_Instructions to follow_:
Please reproduce all the data exactly as written and omit the pictures.

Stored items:
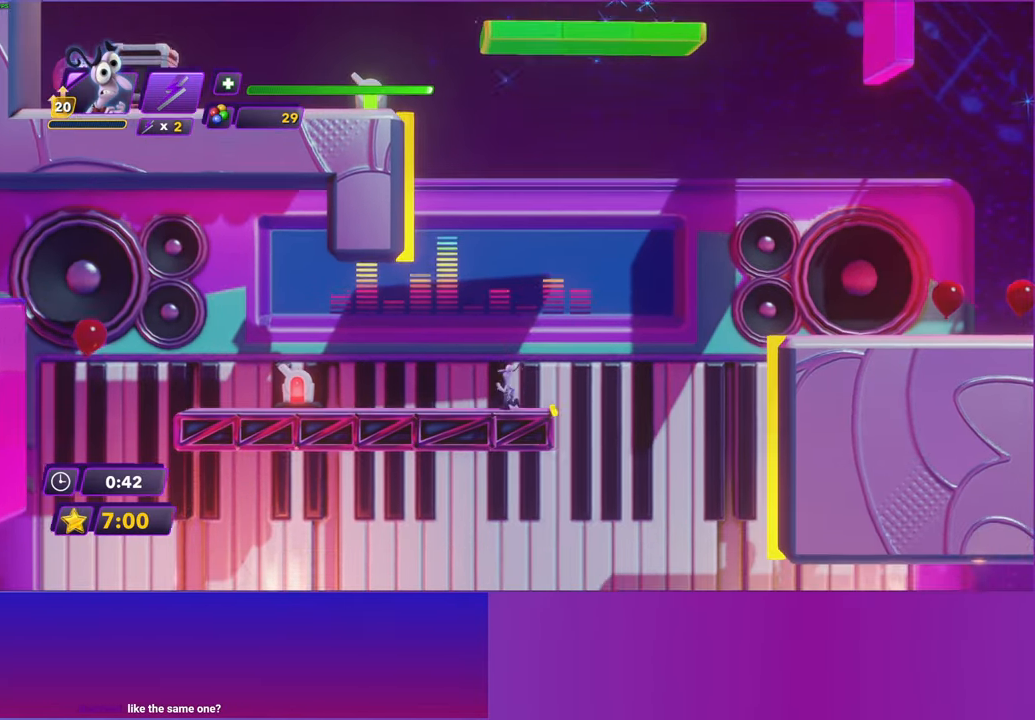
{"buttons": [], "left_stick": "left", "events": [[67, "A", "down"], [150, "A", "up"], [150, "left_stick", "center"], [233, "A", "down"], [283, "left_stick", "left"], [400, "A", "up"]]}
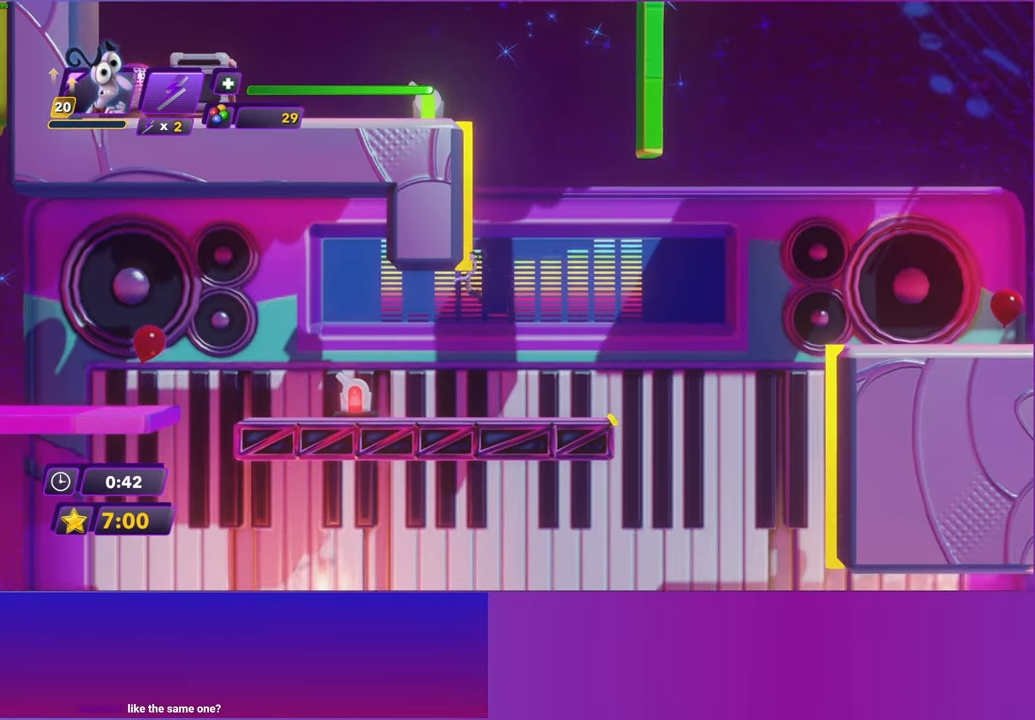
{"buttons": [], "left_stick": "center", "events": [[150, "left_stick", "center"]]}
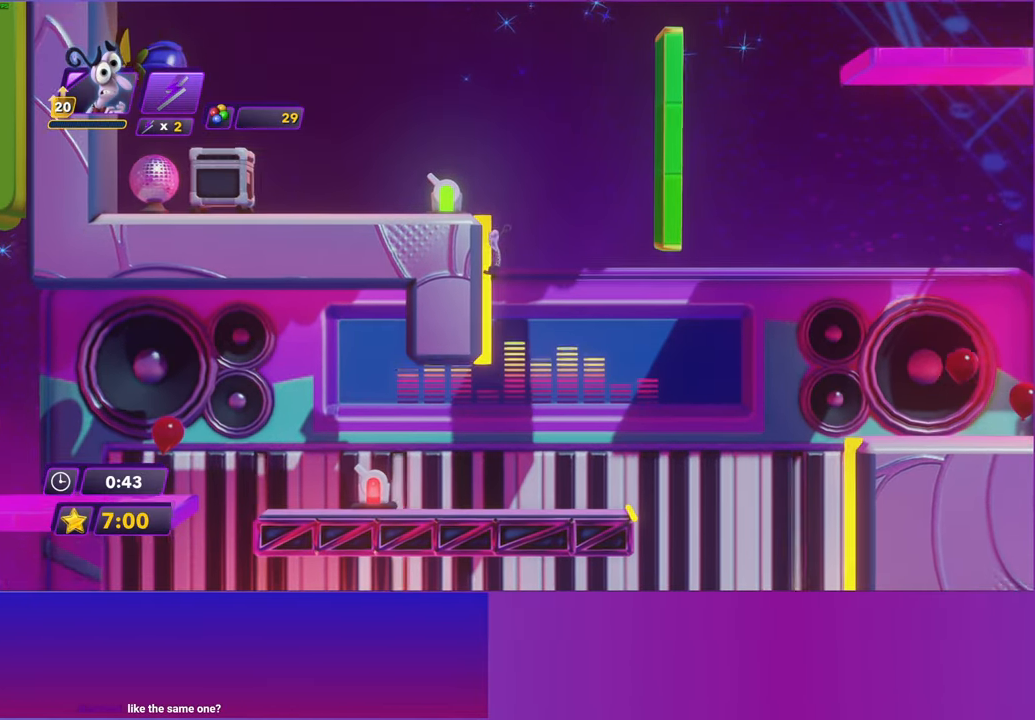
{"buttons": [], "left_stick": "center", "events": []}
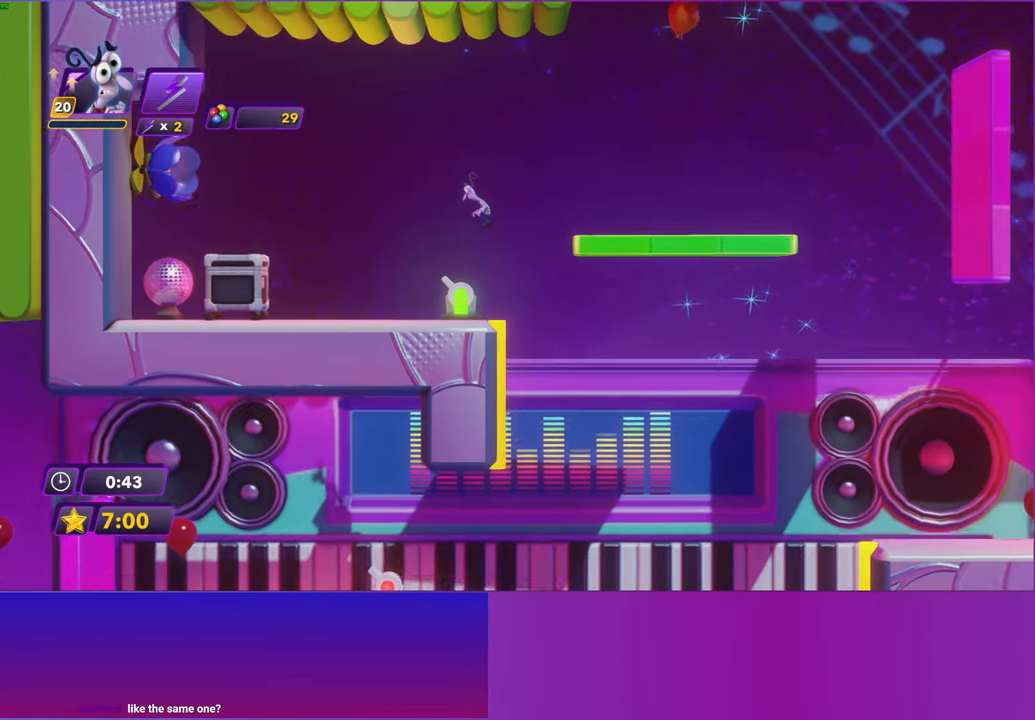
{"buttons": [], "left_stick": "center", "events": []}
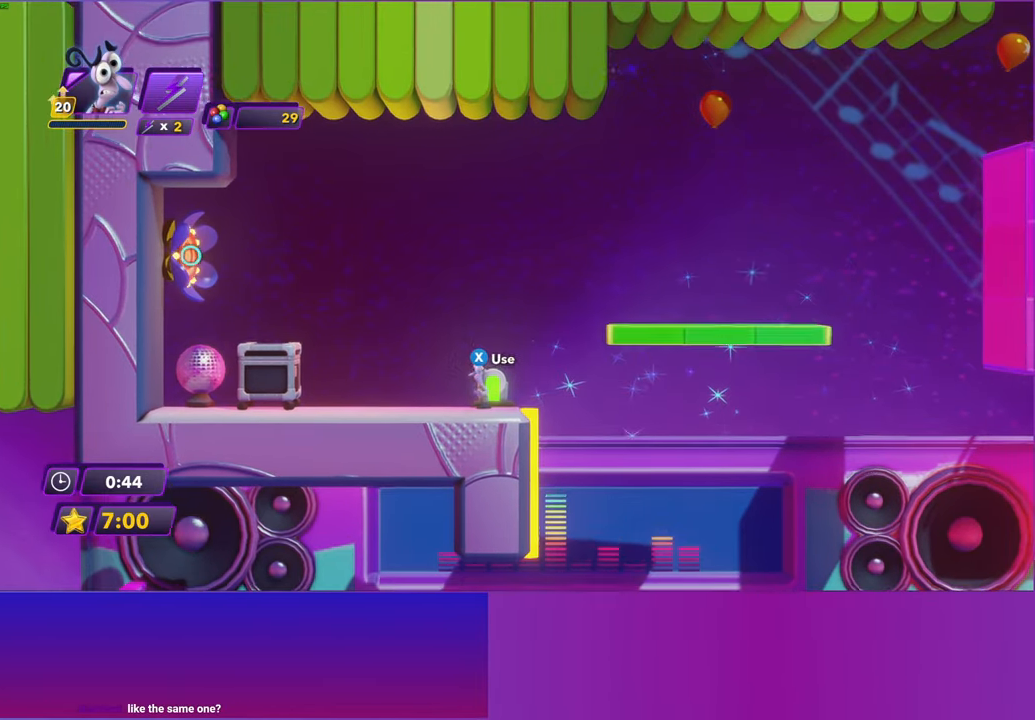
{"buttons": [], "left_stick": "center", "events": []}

_Exercise response_:
{"buttons": [], "left_stick": "left", "events": [[67, "A", "down"], [150, "A", "up"], [150, "left_stick", "center"], [233, "A", "down"], [283, "left_stick", "left"], [400, "A", "up"]]}
{"buttons": [], "left_stick": "center", "events": [[150, "left_stick", "center"]]}
{"buttons": [], "left_stick": "center", "events": []}
{"buttons": [], "left_stick": "center", "events": []}
{"buttons": [], "left_stick": "center", "events": []}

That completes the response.